EXERCISE AIM » Leaving out the images, repeat all the lines below exactly.

EXERCISE DATA »
* * * * * * * * *
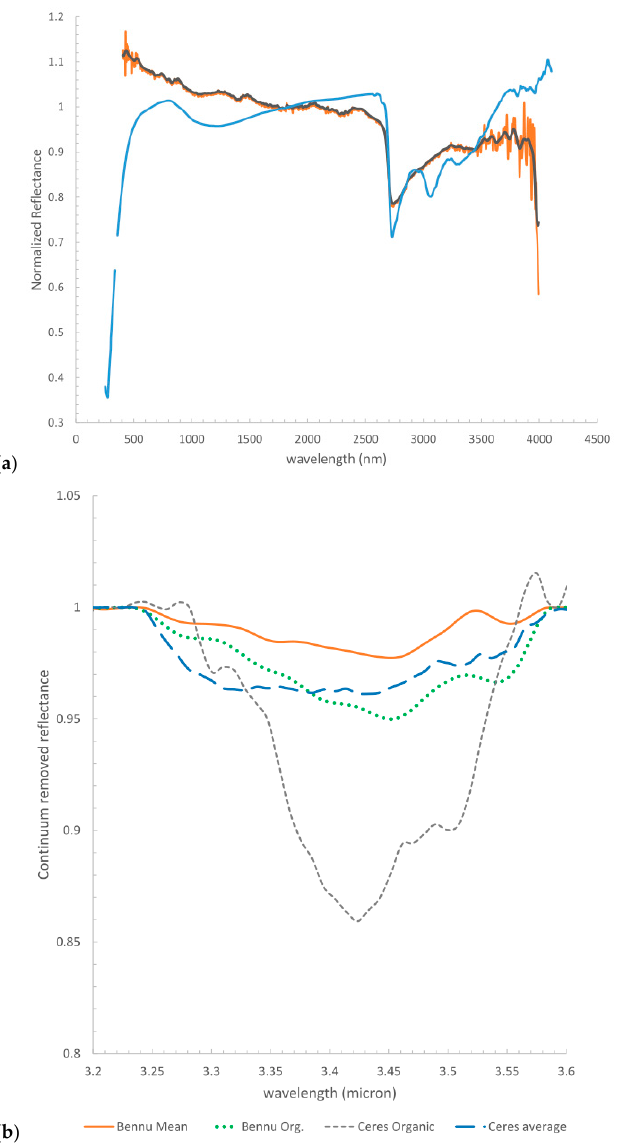
Figure 3. ( a ) Comparison between the average spectrum of Ceres (blue) and Bennu (not smoothed data in orange; smoothed data in grey). The spectra have been normalized at 2000 nm. Bennu spectra are from [55], Ceres spectrum from [24]. ( b ) Comparison between Ceres (blue ‐ average spectrum, gray organic ‐ rich average spectrum) and Bennu (average in orange; organic ‐ rich in green). The spectra have been removed by the continuum in the range 3.25–3.6 μ m. Bennu spectra are from [52,55]. Ceres spectra from [15,24].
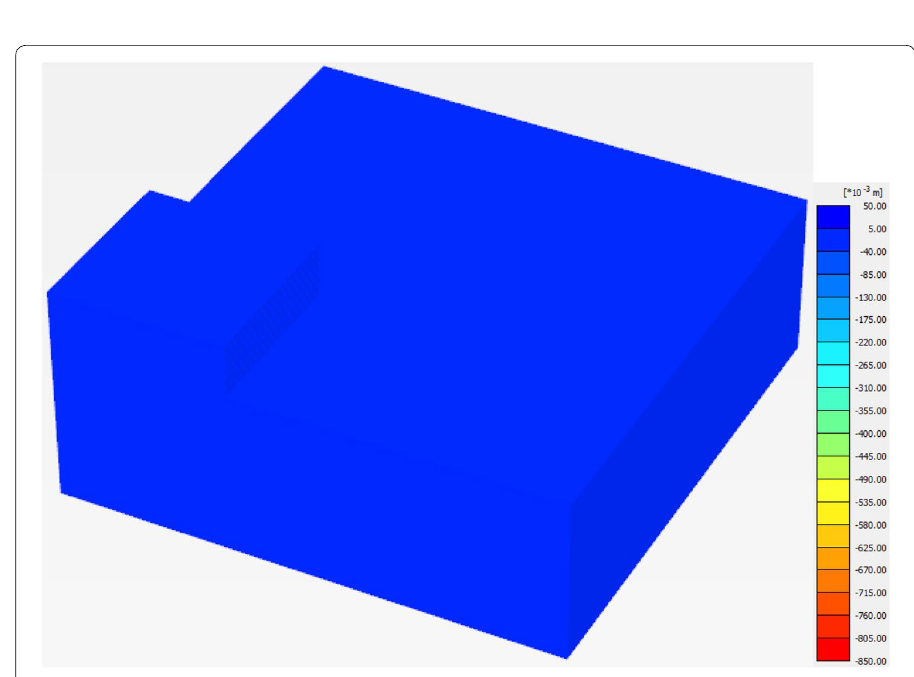
Fig. 22 Vertical displacement contour of Case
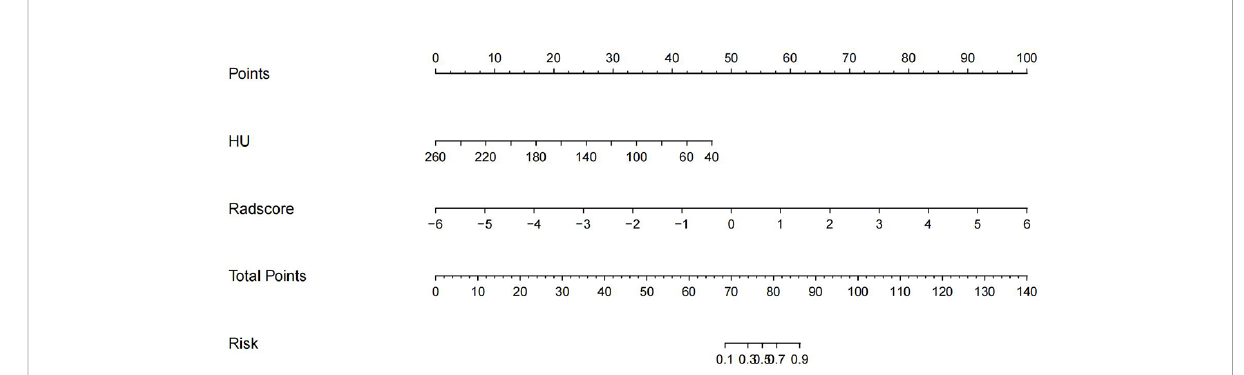
FIGURE 7 A nomogram of imaging-clinical joint model, including CT values of the vertebral body and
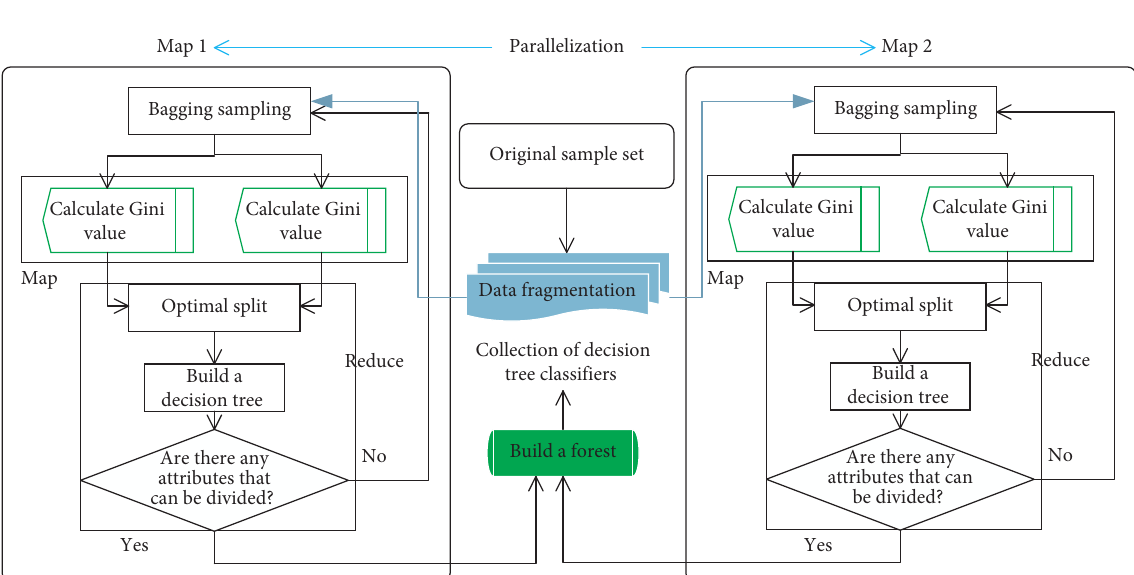
Figure 2: Random forest algorithm model.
* * * * * * * * *
SOLVED EXERCISE »
Figure 3. ( a ) Comparison between the average spectrum of Ceres (blue) and Bennu (not smoothed data in orange; smoothed data in grey). The spectra have been normalized at 2000 nm. Bennu spectra are from [55], Ceres spectrum from [24]. ( b ) Comparison between Ceres (blue ‐ average spectrum, gray organic ‐ rich average spectrum) and Bennu (average in orange; organic ‐ rich in green). The spectra have been removed by the continuum in the range 3.25–3.6 μ m. Bennu spectra are from [52,55]. Ceres spectra from [15,24].
Fig. 22 Vertical displacement contour of Case
FIGURE 7 A nomogram of imaging-clinical joint model, including CT values of the vertebral body and
Figure 2: Random forest algorithm model.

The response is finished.